At least 13 students who had paid money to International House Galway were not covered by learner protection insurance, leaving them in limbo when the language school went into liquidation at the end of January, it has emerged. 

International House Galway went into liquidation in January. Photo: iStock.

Some of the students have now been offered places at other schools in Galway

The Irish Council for International Students raised concerns about the closure of International House Galway after being contacted by students and recruitment agencies who had not been refunded or offered places at alternative schools, including from Spain and Turkey.

Although the majority of the students who were studying in Galway at the time of the closure are thought to have now been relocated, it appears there are other students who have paid money to International House Galway waiting for refunds or relocation.

Under Irish immigration laws, learners from outside the European Economic Area must have learner protection insurance but there is no such requirement for EU students.

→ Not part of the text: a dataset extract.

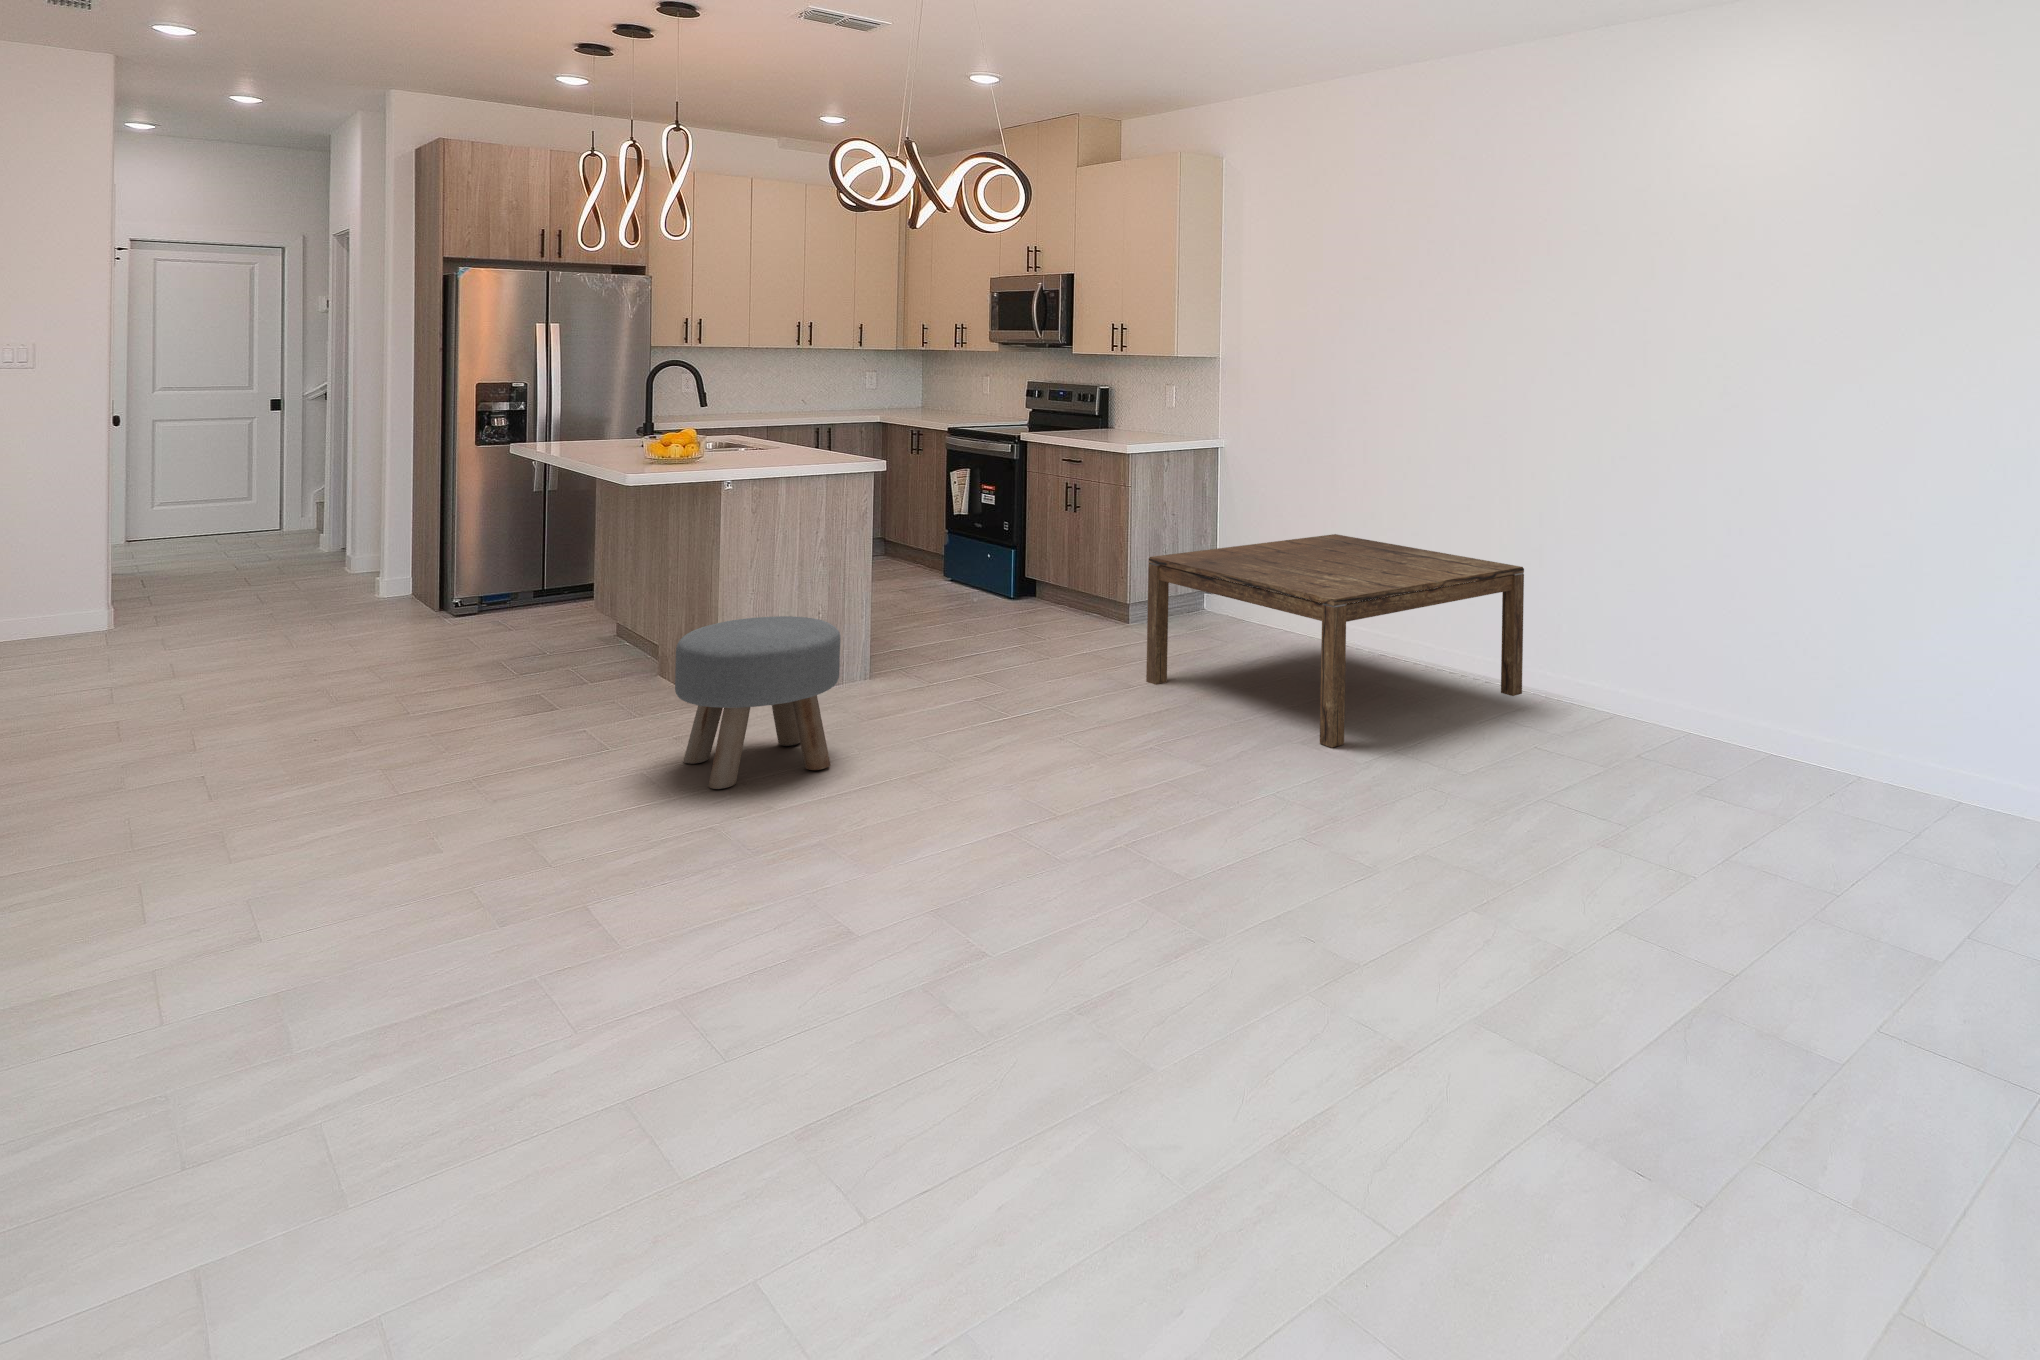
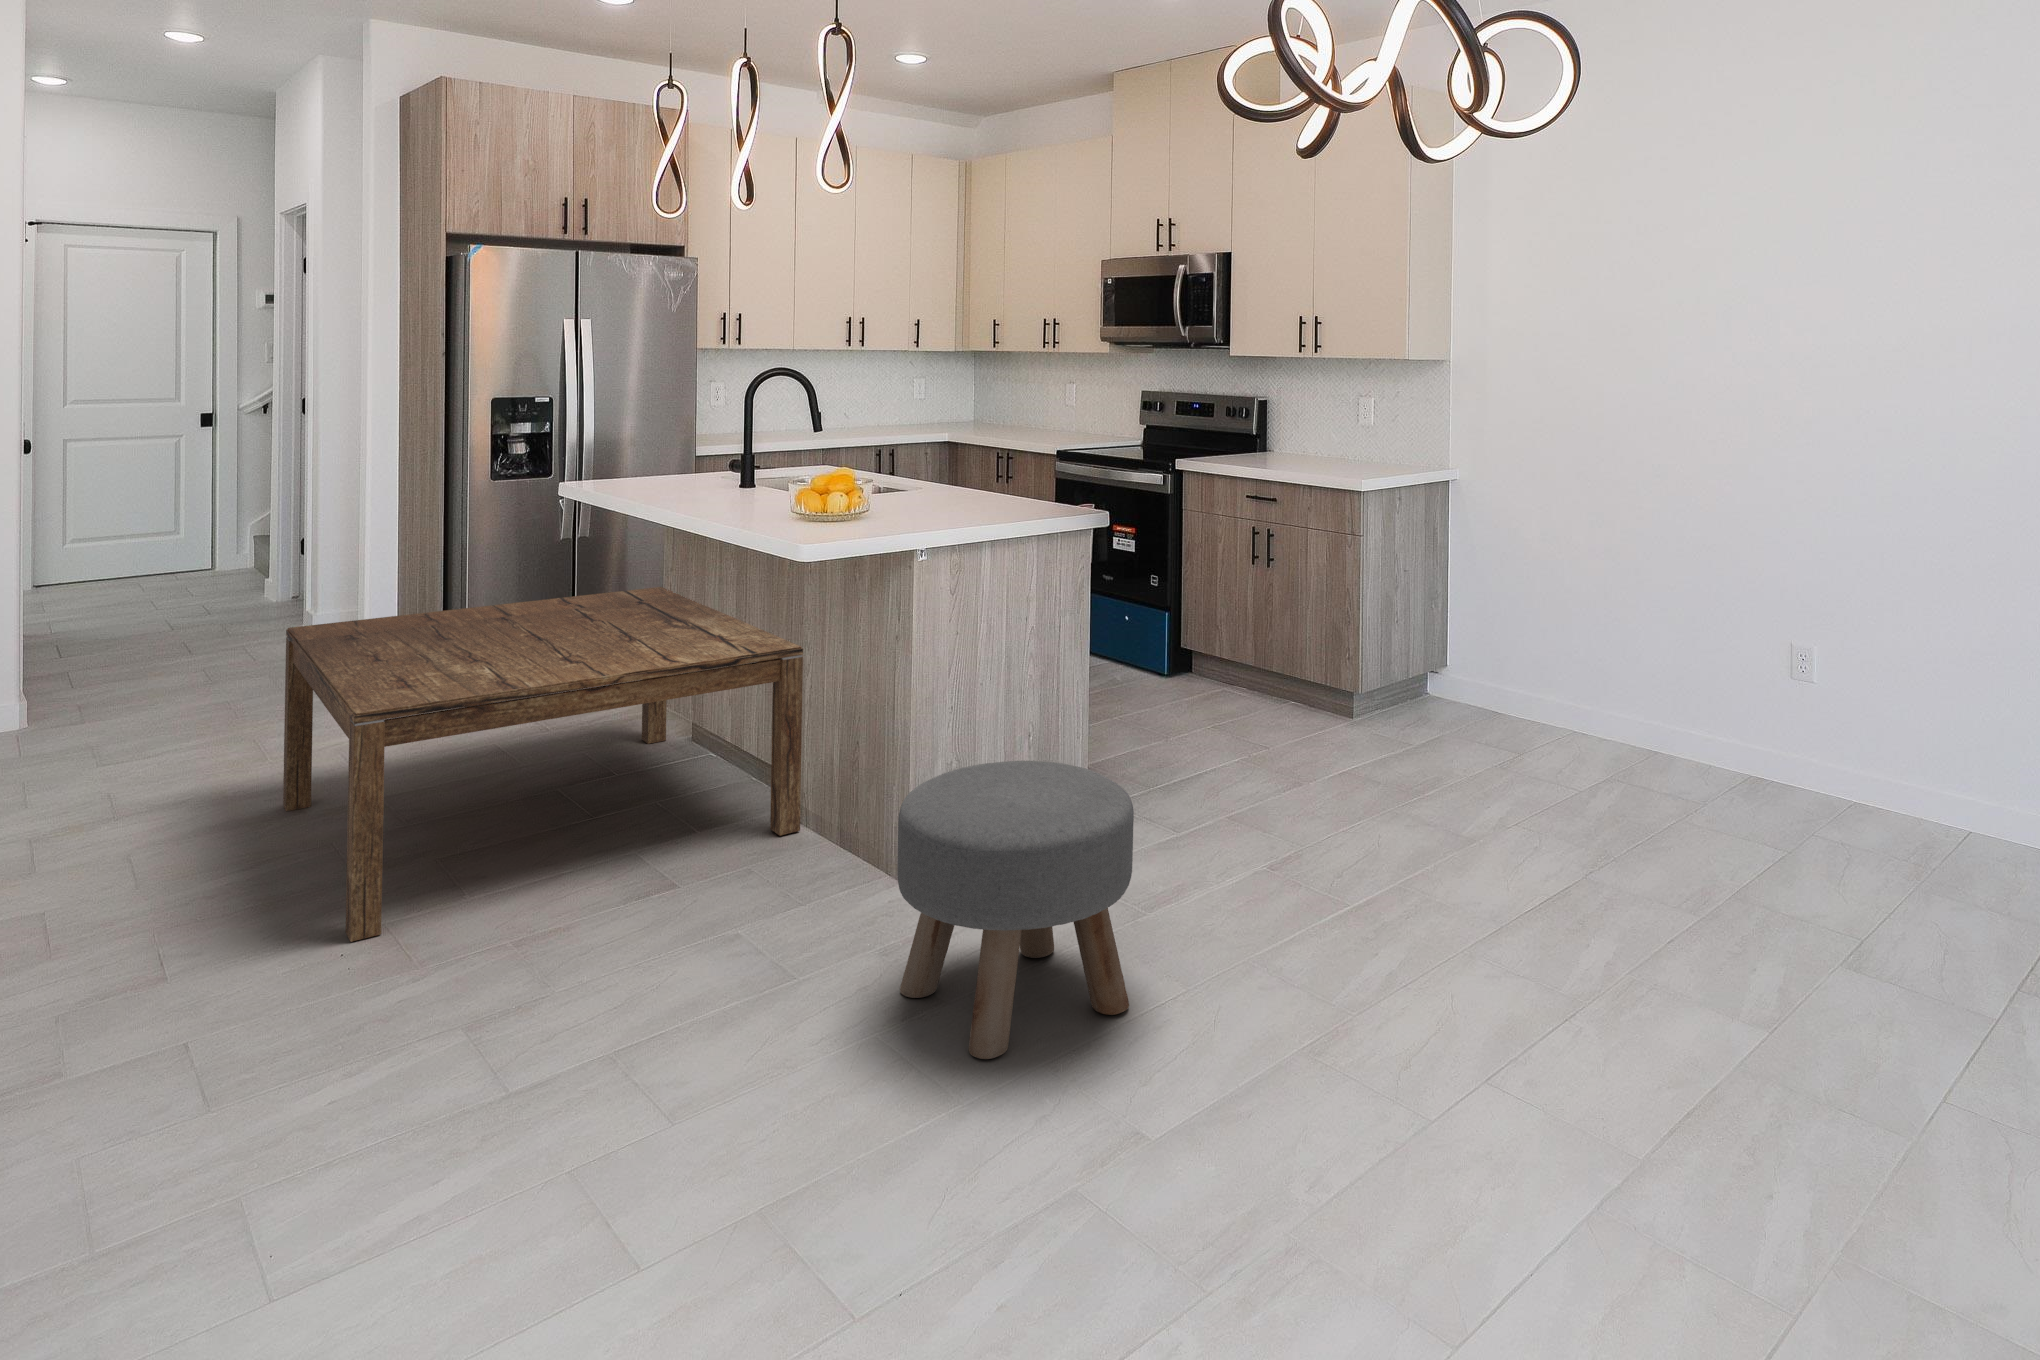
coffee table: present [1146,534,1524,748] -> present [283,587,803,942]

Some of the uninsured students have now been offered places at other schools in Galway for no extra cost, according to Lorcan O’Connor Lloyd, general manager at Marketing English in Ireland.

Laura Harmon, executive director at ICOS, said, “It is inconceivable to think that people paid money to the International House Galway, a reputable English language school in Ireland, and then for it to close down and for some students not to be offered any alternative.

“This is highly unethical and damaging to Ireland’s reputation as an international education destination. 

“All learners, regardless of their nationality, should have their course fees protected”

“All learners, regardless of their nationality, should have their course fees protected from the moment they pay their fees. Ultimately, the onus should be on the English language schools to guarantee students’ fees, not the other way around.”

ICOS also noted that the school had been advertising courses on social media two weeks before it closed.

O’Connor Lloyd said that the closure of the school had been “reasonably clean” but that, when it comes to student protection, EU students are “a gap to be addressed”. 

He advised any affected students to contact MEI. International students can also contact ICOS for support. 

Harmon called for “regular monitoring” of English language schools, including the introduction of a requirement to submit financial accounts to an oversight body. 

“ICOS continues to call for the introduction of the International Education Mark in Ireland to ensure the quality of courses and providers,” she added.

Emma Doyle, managing director at International House World Organisation, said the organisation was “saddened” by the closure.

“We sympathise with the students, staff and agent partners who have been adversely affected by the closing of the college. We are in regular communication with the shareholders and directors of IH Galway as we try to assist in minimising the impact of the closure on all those involved.

“As IH Galway is a member of Marketing English in Ireland, its learner protection scheme is currently placing students with other providers to ensure their tuition.

“IHWO is also in communication with MEI to try to ensure that all IH Galway students are offered support and are offered courses with other MEI members.

“Any affected students are advised to contact Marketing English in Ireland or IH Word Organisation.”